▸ **What you are asked to do**
Can you continue the section on preparing the tree crown training datasets, picking up right after its final sentence?

▸ **Document section**
2.4.2. Preparation for Training Datasets

In QGIS Desktop 3.28.1, polygons representing each tree crown were manually created by referencing the orthophotos of the study sites and the recorded tree positions in the field surveys. The polygons were drawn using field data along with visual interpretation of high-resolution UAV imagery. The tree crowns were classified into two categories: class 1 for Japanese oak and class 2 for other broadleaf species (which includes all broadleaf species except Japanese oak). Japanese oak was classified separately due to its dominance in the study area and its relevance to forest management practices (as described in Section 2.1), in addition to its broader ecological and economic significance discussed in the Introduction. The other broadleaf species were grouped together due to their lower individual representation in the study area, making a combined class more appropriate for accurate classification and meaningful interpretation. The tree crown polygons were then exported in GeoJSON format and converted to VGG JSON (Visual Geometry Group JSON) format for training the Mask R-CNN model. The total number of trees in each class is summarized in Table 1 for both study sites.

▸ **Supplied information**
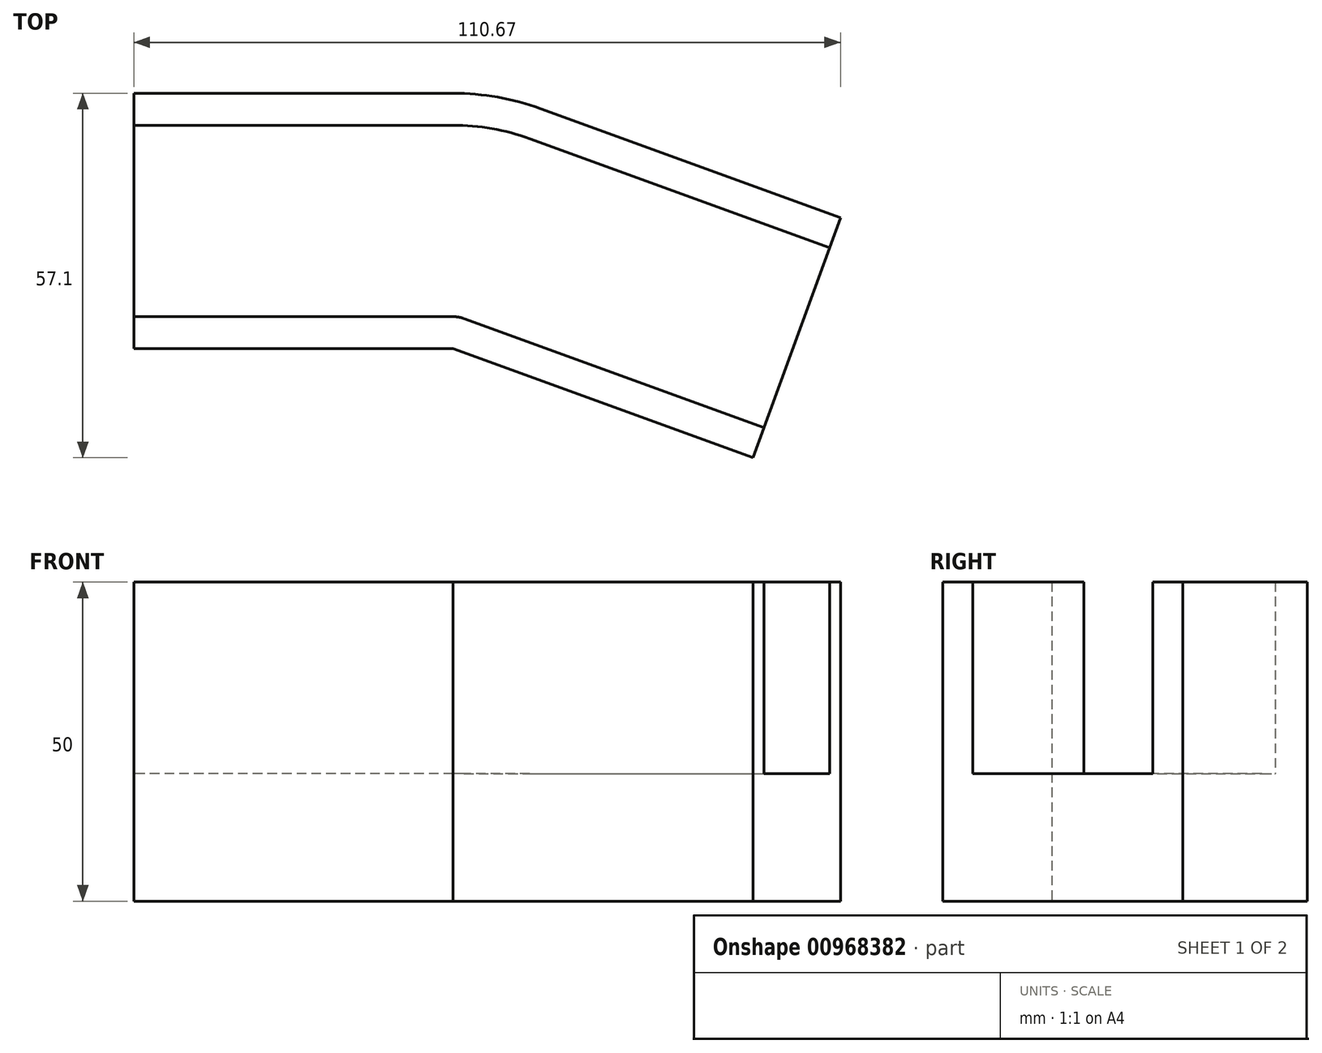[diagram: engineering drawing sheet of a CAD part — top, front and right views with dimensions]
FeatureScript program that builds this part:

▸ **Answer for the task**
Table 1. Summary of the number of trees for Japanese oak and other broadleaf species in both study sites for training and validation of the Mask R-CNN model.

Additionally, we extracted individual tree crown images from both datasets to use as input images. In QGIS Desktop 3.28.1, each crown was delineated using the manually created polygons described above, where each polygon corresponded to a single tree. Using the “Clip raster by mask layer” tool, we clipped the original images based on each polygon. The resulting images were exported as individual files with consistent naming between the image and its corresponding polygon-based label. All spatial data were projected to EPSG:2454, and the process was repeated for both datasets to ensure consistency. For Sub-compartment 97g, we extracted 495 images for each of the orthophotos, NIR, and CHM bands. By referring to the previous literature [,,,] and findings in our preliminary analysis of Sub-compartment 97g, we increased the number of annotated trees from 495 (in Sub-compartment 97g) to 664 (in Sub-compartment 68E) by delineating additional tree crowns for both Japanese oak and other broadleaf species (Table 1). Using these manually annotated polygons, we extracted one image patch per crown from each band, as performed in Sub-compartment 97g, resulting in 664 image samples per band.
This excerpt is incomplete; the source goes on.